Hey guys! Remember this is part of a trilogy, so Cass and Max-Ernest have their own sad story too! You can go to my page and click on them! You'll know when it's them because all the stories have the same picture. Thanks! And please review! :3
As I paced back and forth across the hallway, sweating with every ounce of fear, my mind shot back to the first time we met.
We were only twelve, so young, and innocent. I was playing my guitar of course, because back then I had been through that silly emo faze.
I remember looking at her for the first time, and seeing her peculiar, yet wonderful ears. She was unlike anyone else in the whole school. She dressed differently, she looked differently, she acted differently, and yet somehow, I loved it. I loved her.
I did everything I could to get her to notice me. I was so desperate, I purposely got into detention just so I could be with her.

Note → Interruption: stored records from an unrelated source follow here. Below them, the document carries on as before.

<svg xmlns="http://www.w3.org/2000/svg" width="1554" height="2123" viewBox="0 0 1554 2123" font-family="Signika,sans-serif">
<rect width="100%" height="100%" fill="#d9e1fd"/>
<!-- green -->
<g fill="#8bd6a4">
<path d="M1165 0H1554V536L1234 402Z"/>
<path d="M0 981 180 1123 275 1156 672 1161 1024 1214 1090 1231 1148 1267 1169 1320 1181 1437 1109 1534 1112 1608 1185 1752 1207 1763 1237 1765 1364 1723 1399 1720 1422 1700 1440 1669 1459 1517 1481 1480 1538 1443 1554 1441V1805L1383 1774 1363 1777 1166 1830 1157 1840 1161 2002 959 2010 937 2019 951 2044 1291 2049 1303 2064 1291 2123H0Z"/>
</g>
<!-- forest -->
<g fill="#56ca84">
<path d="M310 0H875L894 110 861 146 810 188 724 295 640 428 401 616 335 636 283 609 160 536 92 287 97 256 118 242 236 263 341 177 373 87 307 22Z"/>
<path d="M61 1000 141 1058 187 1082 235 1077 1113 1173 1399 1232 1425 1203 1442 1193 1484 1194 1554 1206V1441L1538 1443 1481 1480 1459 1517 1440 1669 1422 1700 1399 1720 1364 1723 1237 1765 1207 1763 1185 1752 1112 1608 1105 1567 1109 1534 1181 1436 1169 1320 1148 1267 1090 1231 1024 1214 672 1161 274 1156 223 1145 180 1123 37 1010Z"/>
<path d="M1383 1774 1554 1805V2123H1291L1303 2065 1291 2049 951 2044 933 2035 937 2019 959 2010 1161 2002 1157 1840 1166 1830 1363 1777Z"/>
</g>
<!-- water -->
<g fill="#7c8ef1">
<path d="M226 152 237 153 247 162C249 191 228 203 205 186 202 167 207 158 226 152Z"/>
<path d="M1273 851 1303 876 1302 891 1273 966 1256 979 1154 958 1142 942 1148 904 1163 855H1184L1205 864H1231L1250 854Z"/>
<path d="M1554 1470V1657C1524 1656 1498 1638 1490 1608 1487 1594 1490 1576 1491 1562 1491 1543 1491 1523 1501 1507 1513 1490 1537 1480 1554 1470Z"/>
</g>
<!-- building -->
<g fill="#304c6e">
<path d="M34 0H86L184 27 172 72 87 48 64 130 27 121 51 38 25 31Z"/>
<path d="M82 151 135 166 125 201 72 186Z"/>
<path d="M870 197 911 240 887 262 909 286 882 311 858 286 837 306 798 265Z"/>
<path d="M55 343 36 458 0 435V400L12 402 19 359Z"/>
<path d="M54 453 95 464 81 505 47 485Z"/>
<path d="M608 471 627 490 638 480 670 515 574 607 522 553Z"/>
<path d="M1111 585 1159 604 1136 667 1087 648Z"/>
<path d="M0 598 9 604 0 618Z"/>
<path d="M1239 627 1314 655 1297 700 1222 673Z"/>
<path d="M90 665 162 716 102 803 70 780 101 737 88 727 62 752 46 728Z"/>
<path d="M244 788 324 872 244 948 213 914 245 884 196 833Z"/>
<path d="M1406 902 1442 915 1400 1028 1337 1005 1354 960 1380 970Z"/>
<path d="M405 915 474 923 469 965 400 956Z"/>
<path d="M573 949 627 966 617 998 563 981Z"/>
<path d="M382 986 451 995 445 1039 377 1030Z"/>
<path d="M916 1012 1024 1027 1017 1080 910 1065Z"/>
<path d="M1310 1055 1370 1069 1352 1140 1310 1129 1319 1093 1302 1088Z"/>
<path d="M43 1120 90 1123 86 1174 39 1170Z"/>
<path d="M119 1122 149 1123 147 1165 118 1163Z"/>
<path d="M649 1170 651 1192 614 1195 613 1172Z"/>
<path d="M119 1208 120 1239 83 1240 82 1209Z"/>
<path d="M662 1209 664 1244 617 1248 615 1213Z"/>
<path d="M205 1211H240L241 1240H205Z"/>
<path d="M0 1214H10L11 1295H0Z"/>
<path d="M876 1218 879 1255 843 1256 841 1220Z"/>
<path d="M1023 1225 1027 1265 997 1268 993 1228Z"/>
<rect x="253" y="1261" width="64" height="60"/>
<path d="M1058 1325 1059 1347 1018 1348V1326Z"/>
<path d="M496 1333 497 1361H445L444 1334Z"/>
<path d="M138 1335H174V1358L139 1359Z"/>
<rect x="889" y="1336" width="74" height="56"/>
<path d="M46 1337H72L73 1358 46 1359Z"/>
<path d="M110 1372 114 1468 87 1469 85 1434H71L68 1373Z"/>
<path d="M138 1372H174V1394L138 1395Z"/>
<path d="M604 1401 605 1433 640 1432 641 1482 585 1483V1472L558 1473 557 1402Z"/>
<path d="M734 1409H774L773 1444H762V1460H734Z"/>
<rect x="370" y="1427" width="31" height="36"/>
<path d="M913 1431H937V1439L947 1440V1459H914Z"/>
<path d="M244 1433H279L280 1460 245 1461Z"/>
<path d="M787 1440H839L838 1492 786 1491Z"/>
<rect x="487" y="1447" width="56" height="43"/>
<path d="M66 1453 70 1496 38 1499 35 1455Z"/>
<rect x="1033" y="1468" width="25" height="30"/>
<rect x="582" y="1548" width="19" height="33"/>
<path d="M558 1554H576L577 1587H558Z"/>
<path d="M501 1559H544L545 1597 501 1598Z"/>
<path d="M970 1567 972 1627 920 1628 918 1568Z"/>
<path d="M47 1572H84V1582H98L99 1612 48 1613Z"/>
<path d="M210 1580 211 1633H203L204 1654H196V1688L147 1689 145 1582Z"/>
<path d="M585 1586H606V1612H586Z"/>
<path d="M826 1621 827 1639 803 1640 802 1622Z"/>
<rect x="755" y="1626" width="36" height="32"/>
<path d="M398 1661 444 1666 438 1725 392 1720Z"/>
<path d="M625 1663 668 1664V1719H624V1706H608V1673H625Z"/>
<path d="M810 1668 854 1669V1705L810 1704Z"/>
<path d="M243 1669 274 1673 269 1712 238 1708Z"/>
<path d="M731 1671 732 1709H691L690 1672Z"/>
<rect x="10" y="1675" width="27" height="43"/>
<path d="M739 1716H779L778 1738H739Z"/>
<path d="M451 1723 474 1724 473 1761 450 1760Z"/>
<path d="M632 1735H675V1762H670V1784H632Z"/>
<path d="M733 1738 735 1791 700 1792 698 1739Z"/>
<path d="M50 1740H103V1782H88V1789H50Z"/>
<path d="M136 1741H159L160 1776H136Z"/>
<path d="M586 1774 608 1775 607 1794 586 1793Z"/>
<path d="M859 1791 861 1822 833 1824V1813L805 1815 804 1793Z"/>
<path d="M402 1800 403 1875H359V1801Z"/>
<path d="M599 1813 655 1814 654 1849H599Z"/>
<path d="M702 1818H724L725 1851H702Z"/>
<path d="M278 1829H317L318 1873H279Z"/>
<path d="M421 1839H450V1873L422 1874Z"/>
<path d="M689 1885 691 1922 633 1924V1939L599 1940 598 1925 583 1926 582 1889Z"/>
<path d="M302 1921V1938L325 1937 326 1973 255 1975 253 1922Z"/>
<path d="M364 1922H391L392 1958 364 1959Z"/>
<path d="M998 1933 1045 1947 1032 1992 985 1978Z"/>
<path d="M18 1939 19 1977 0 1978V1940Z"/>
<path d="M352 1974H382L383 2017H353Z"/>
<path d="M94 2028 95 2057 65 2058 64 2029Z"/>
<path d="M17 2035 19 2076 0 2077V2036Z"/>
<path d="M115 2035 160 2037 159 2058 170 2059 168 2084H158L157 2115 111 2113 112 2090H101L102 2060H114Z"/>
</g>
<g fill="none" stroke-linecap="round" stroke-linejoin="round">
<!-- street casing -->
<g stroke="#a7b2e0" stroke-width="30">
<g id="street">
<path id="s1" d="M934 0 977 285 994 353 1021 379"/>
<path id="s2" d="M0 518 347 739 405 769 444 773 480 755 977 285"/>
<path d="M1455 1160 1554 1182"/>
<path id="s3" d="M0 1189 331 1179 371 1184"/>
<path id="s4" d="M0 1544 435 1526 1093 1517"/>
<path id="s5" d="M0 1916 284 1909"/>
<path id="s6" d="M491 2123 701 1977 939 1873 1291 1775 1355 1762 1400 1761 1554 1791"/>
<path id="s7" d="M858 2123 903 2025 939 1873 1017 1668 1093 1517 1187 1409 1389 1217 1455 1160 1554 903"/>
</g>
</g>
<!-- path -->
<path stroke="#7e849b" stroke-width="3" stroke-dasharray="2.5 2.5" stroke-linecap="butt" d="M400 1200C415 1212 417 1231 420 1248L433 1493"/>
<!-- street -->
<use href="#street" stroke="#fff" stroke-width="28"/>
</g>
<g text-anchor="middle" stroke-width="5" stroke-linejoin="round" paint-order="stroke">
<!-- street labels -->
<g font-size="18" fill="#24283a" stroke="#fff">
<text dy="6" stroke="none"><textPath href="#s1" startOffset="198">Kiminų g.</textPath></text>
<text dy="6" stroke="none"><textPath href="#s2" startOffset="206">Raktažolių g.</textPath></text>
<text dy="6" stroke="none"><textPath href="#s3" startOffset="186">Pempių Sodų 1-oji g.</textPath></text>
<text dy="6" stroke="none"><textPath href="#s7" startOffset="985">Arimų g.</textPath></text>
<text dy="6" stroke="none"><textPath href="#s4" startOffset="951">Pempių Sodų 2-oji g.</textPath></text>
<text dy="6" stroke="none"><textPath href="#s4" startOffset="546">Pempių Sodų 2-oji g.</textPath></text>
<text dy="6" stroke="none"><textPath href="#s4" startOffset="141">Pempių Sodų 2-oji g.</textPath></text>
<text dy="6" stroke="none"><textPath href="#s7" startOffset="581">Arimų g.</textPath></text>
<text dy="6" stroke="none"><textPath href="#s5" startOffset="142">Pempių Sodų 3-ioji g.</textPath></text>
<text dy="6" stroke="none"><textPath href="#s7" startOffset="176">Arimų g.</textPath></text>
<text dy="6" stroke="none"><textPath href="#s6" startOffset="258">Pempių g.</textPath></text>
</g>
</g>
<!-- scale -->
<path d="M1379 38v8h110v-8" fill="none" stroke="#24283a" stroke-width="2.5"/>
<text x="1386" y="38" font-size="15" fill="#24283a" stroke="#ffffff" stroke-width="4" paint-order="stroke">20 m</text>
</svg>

I told Amber how I felt about her. She told me I could trust her. But I think when she asked me who I liked, she was hoping I would say her. Not Cass.
Amber, always tending to be a drama queen, of course told Cass I liked her. But Cass didn't believe her. I was so glad she didn't, otherwise I would have been mortified! But another part of me, a really tiny part of me, wanted her to know.

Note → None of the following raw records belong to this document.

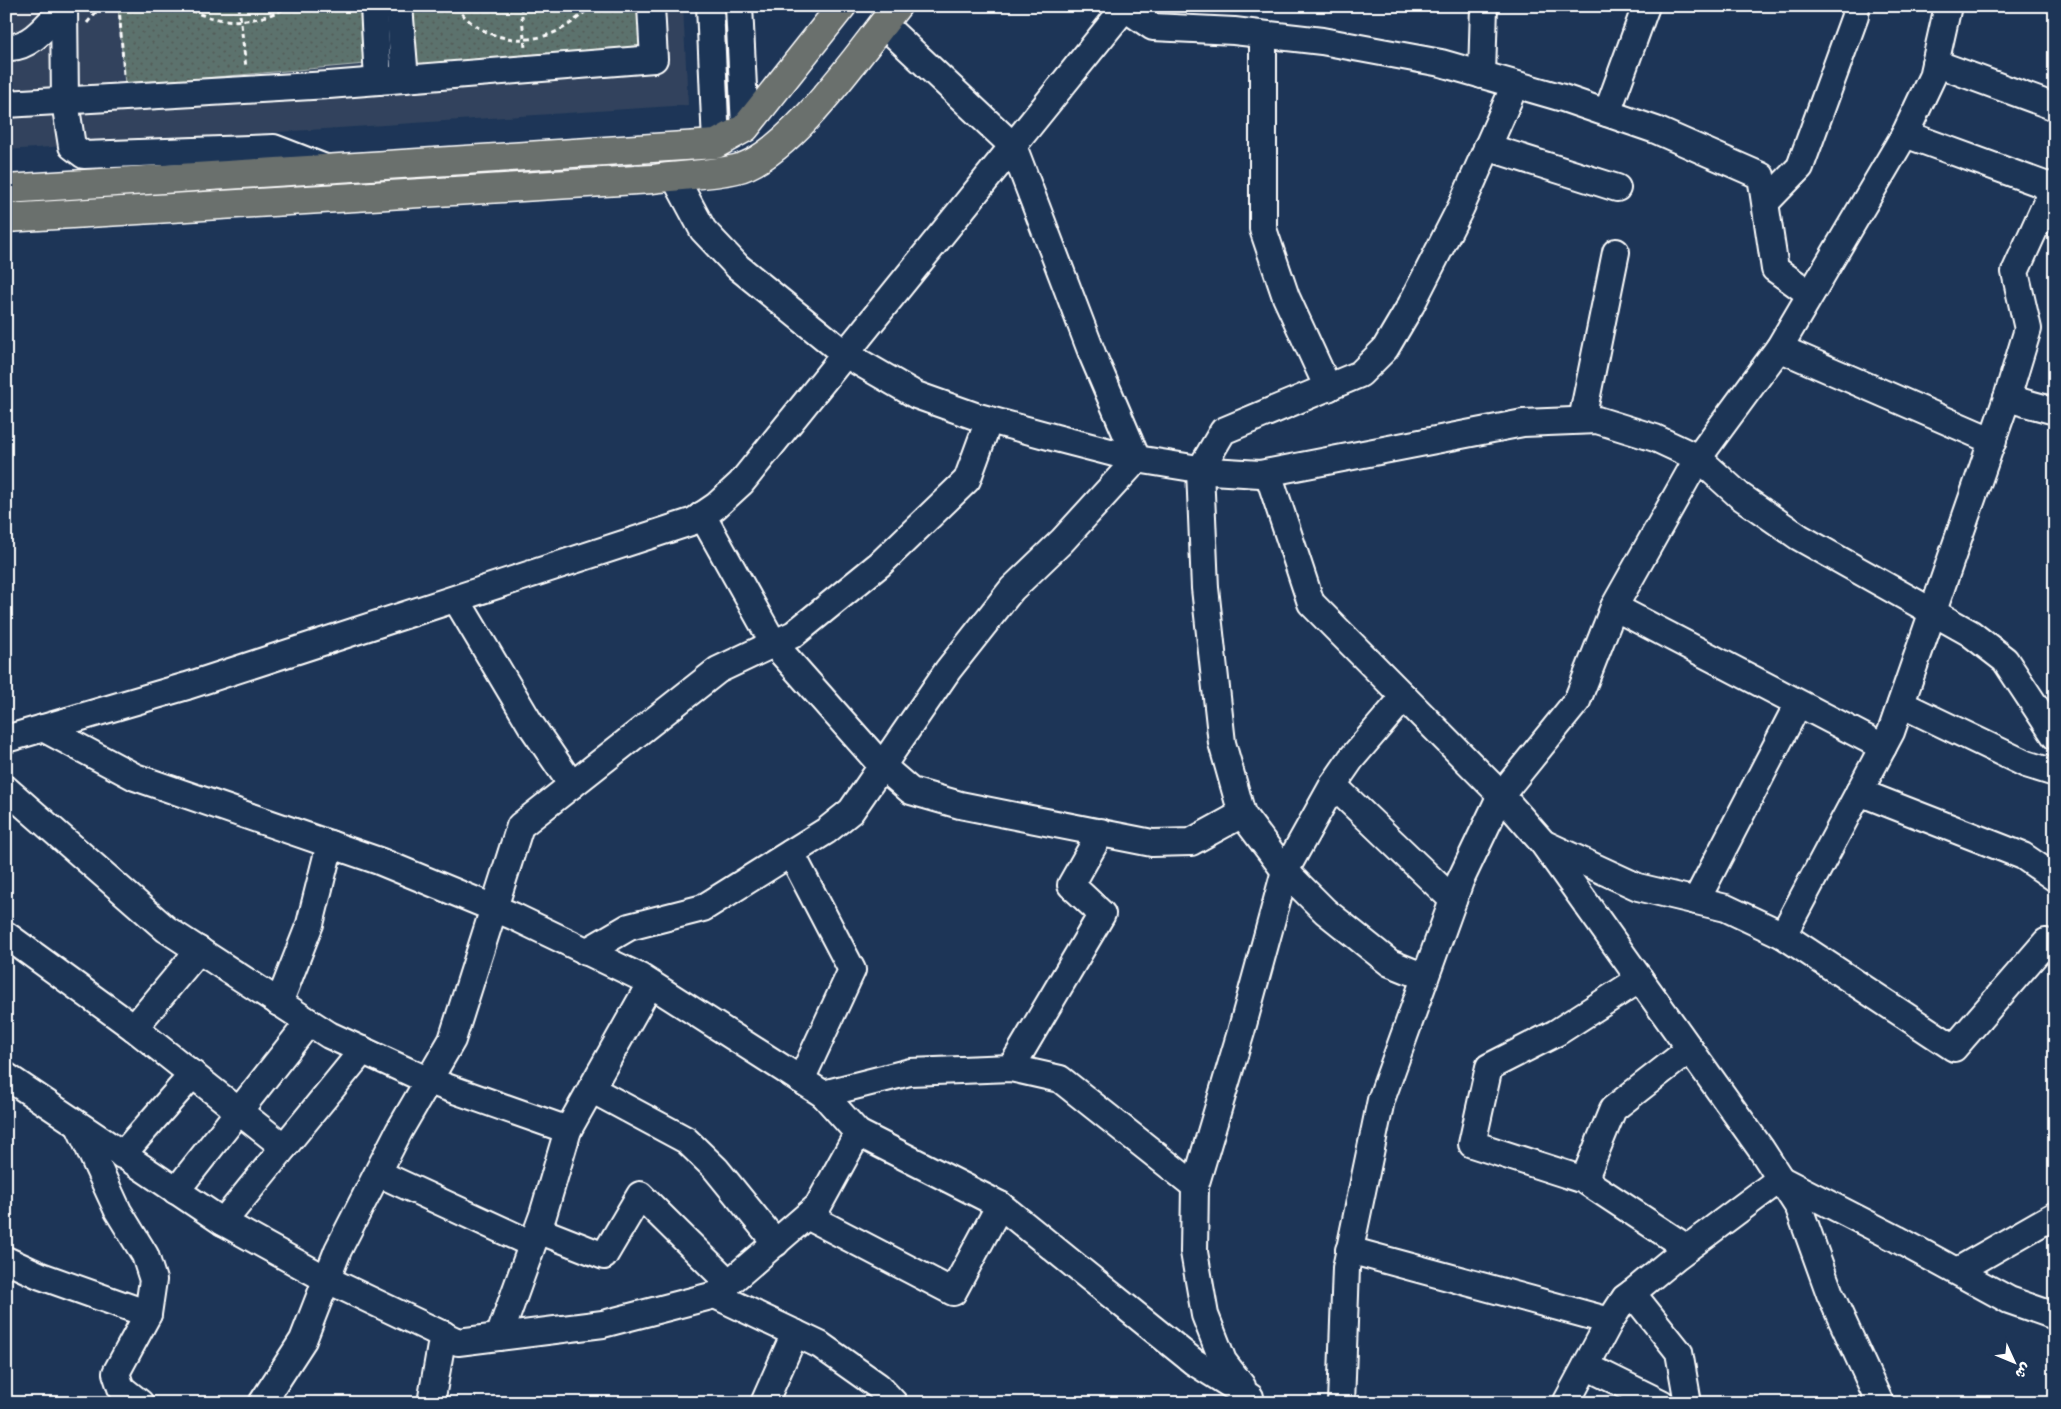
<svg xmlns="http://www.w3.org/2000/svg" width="2061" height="1409" font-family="'Patrick Hand','Playpen Sans Arabic',sans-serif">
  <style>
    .built { fill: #31435d }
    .park { fill: url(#park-dots); stroke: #aeb8b6 }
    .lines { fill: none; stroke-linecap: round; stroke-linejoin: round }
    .minor-casing { stroke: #fff; stroke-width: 30 }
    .major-casing { stroke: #fff; stroke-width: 31 }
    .path { stroke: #fff; stroke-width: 3; stroke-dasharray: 5 4; stroke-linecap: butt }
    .minor { stroke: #1d3557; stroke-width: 26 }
    .major { stroke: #6b706d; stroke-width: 28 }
  </style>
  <defs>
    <pattern id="park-dots" width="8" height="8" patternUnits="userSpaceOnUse" patternTransform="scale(1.25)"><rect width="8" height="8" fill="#5c726d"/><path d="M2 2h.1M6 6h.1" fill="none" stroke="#525b59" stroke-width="1.8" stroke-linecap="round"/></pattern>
  </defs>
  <rect width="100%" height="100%" fill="#1d3557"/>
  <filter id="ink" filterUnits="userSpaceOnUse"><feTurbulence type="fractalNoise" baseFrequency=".02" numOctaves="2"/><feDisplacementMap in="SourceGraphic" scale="10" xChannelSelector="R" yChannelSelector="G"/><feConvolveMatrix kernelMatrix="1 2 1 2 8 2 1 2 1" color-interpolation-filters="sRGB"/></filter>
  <g filter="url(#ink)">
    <!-- built -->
    <path class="built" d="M6 6H683L688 105 6 150Z"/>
    <!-- park -->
    <g class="park">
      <path d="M118 6H361L365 64 125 85Z"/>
      <path d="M399 6H651L654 59 405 79Z"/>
    </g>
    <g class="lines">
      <!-- minor casing -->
      <g class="minor-casing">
        <g id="minor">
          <path d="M64 6 65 102 72 146 84 155 274 148 328 169"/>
          <path d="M374 6 378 81"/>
          <path d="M399 6 405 79"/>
          <path d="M710 6 716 144"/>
          <path d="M739 6 745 128"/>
          <path d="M1125 8 1153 27 1234 31 1322 41 1441 63 1563 98 1656 130 1761 176 1775 269 1810 294"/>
          <path d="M1263 35V229L1286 297 1328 388"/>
          <path d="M6 47C30 50 50 22 65 6"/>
          <path d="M1935 63 2055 107"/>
          <path d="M1482 75 1484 6"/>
          <path d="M6 104 329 85 654 59 651 6"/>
          <path d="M1607 113 1646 6"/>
          <path d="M1905 134 2053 188"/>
          <path d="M1487 147 1617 188"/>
          <path d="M674 176 703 230 738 267 845 354 916 395 975 416 1056 438 1137 459 1211 471 1260 474 1523 423 1597 420 1655 438 1698 458 1740 496 1799 537 1970 633 2005 660 2055 736"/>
          <path d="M1766 202 1800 167 1855 16 1856 6"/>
          <path d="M1779 348 1993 441"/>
          <path d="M2007 398 2028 329 2015 272 2055 184"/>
          <path d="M1582 420 1616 252"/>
          <path d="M1268 473 1311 603 1501 795 1543 843 1761 1149 1799 1208 1830 1294 1880 1403"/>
          <path d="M702 515 774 644 882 766 911 791 960 805 1152 843 1191 842 1242 814"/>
          <path d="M456 599 531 725 572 785"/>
          <path d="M1614 607 1883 747"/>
          <path d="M1901 704 2026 764 2055 773"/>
          <path d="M43 728 135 777 379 861 513 916 640 977 823 1094 910 1072 1011 1068 1060 1079 1195 1186"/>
          <path d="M6 739 187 686 694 521 716 506 741 483 1126 6"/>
          <path d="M1333 785 1453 900"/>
          <path d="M6 789 166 929 329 1035 429 1081 568 1130 543 1215 499 1337"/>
          <path d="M1859 792 2023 856 2055 878"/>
          <path d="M1545 844 1638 887 1726 908 1783 935 1891 732 2007 398 2055 411"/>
          <path d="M791 853 852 970 801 1080"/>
          <path d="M1696 901 1798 704"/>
          <path d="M6 935 134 1028 199 950"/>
          <path d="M1783 935 1954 1048 2046 942 2055 950"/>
          <path d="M586 952 629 927 703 908 826 831 851 811 948 670 1012 589 1062 541 1137 459 1093 356 1013 146 883 24"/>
          <path d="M1425 977 1390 963 1325 911 1285 871 1242 814 1222 743 1205 588 1200 470 1223 431 1360 374 1385 349 1411 305 1461 207 1515 85"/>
          <path d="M279 1003 310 924 330 844"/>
          <path d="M134 1028 284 1147"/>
          <path d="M1011 1068 1102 914 1071 885 1101 832"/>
          <path d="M6 1076 223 1222 326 1279 458 1342 603 1324 715 1295 818 1206 858 1133 1000 1205 1194 1362 1250 1397"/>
          <path d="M591 1089 686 1140 716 1169 776 1243"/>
          <path d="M823 1094 858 1133"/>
          <path d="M79 1126 118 1211 145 1255 153 1280 148 1314 116 1373 121 1388 140 1403"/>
          <path d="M568 1130 650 984"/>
          <path d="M122 1155 193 1074"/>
          <path d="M378 1173 532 1244"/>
          <path d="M1584 1180 1472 1144 1489 1067 1556 1033 1640 979"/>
          <path d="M176 1191 309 1022"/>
          <path d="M807 1216 953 1292 1000 1205"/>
          <path d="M223 1222 363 1050"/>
          <path d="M538 1230 604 1256 640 1195 729 1283"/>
          <path d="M1687 1248 1584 1180 1613 1109 1690 1049"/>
          <path d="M1349 1250 1610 1321 1625 1298 1632 1293 1677 1256 1780 1179 1897 1239 2009 1300 2055 1316"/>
          <path d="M6 1260 41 1276 148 1314"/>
          <path d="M1957 1271 2055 1215"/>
          <path d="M1632 1293 1679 1352 1688 1403"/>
          <path d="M715 1295 820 1345 878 1386 894 1403"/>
          <path d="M1586 1366 1661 1403"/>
          <path d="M1242 1386 1223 1361 1205 1315 1194 1252 1195 1186 1241 1032 1285 871 1333 785 1351 759 1404 697"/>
          <path d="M262 1403 303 1340 338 1250 399 1131 452 1040 520 826 718 670 794 634 880 564 967 480 989 420"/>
          <path d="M431 1403 443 1334"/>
          <path d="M764 1403 795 1333"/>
          <path d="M1341 1403 1346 1268 1381 1100 1460 881 1501 795 1577 701 1614 607 1698 458 1779 348 1905 134 1932 77 1948 6"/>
          <path d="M1566 1403 1610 1321"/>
        </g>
      </g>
      <!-- major casing -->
      <g class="major-casing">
        <g id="major">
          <path d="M6 189 716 144 745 128 842 6"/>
          <path d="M6 218 653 179C681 175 710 175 736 169 789 157 862 49 897 6"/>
        </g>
      </g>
      <!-- path -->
      <g class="path">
        <path d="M119 6 124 75"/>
        <path d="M183 6C218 26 255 25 290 6"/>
        <path d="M239 6 246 68"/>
        <path d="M456 6C483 46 540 49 575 20 580 16 586 12 589 6"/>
        <path d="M521 6 525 48"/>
        <path d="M87 23 101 6"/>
      </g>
      <!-- minor -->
      <use href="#minor" class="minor"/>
      <!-- major -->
      <use href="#major" class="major"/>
    </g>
  </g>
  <!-- margin -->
  <rect width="2061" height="1409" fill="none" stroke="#1d3557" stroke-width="25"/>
  <rect x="12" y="12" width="2036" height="1384" fill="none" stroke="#fff" stroke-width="2" filter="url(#ink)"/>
  <!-- north arrow -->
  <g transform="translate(2014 1362) rotate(134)" stroke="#1d3557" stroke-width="4" paint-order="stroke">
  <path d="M0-4L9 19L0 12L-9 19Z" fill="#ffffff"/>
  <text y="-8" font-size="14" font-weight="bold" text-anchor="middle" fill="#ffffff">ش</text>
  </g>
</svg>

Cass was my everything. She made me happy, she made me feel all goofy inside.
Yet somehow, she was my despair. She was the one who had me losing sleep, and it killed me inside that she wasn't mine.
I told Max-Ernest how I felt sometime during Freshman year. Mainly because I desperately needed someone to talk to. He wasn't much of a help. He had never been good with feelings. But I thought maybe since he was Cass' best friend, he might have something to offer. And he did have one thing.
It was friendship. Yeah, we were friends before that stuff, but we had never been that close. At first, I only talked to him because Cass did. But ever since I told him what was going on, I actually really started to like him. I could definitely see why he was Cass' best friend.
He tried to help me. He would always try to get us together as much as possible. He would say things like, "Maybe you should work with Yo-Yoji instead of me. I'm not feeling very well."
He was the best friend I could ever ask for.
It was a shame he moved away after high school. Not a day went by where I didn't think of him. I missed him so much always, and I couldn't help but think life would be so much easier if he were here. Especially now.
One time I thought I saw him on the internet. I guess I had been thinking about him too hard, because obviously the guy wasn't him. For one thing, he had a shaggy beard, and thick black sunglasses, which were totally not his style. Under the picture it read Pseudonymous Bosch. That was when I knew for sure it couldn't have been him.
I remember the day me and Cass were walking down the park. It was windy and bright and sunny. It was her favorite type of weather, and she was extra cheerful. We started talking, and somehow Max-Ernest was brought up. I told her how much I missed him. And that was when it happened.
She moved in closer to me and told me she never wanted to lose me. She grabbed my hand and leaned on my shoulder.
I leaned against the wall, taking a deep breath. I slipped my hands into my pockets, shaking. I let the strands of my hair cover my eyes. I didn't really want anyone to see my face anyway. I let a shuddery breath out as a single tear fell down my cheek. I squeezed my eyes shut, and just stood there, silent.
I felt a tap on my shoulder, and saw a man in white. I looked up, only the one spark of hope left I had keeping me thinking positive. But that spark didn't stop me from thinking the worst too. If she really was gone, I would have to face it. I wasn't ready for what he was about to tell me. Not at all.
I looked at him, eyes gleaming with tears. I saw his expression go from serious to sympathetic. He rested a hand on my shoulder. He hesitated, and then whispered, "She wants you to come say goodbye."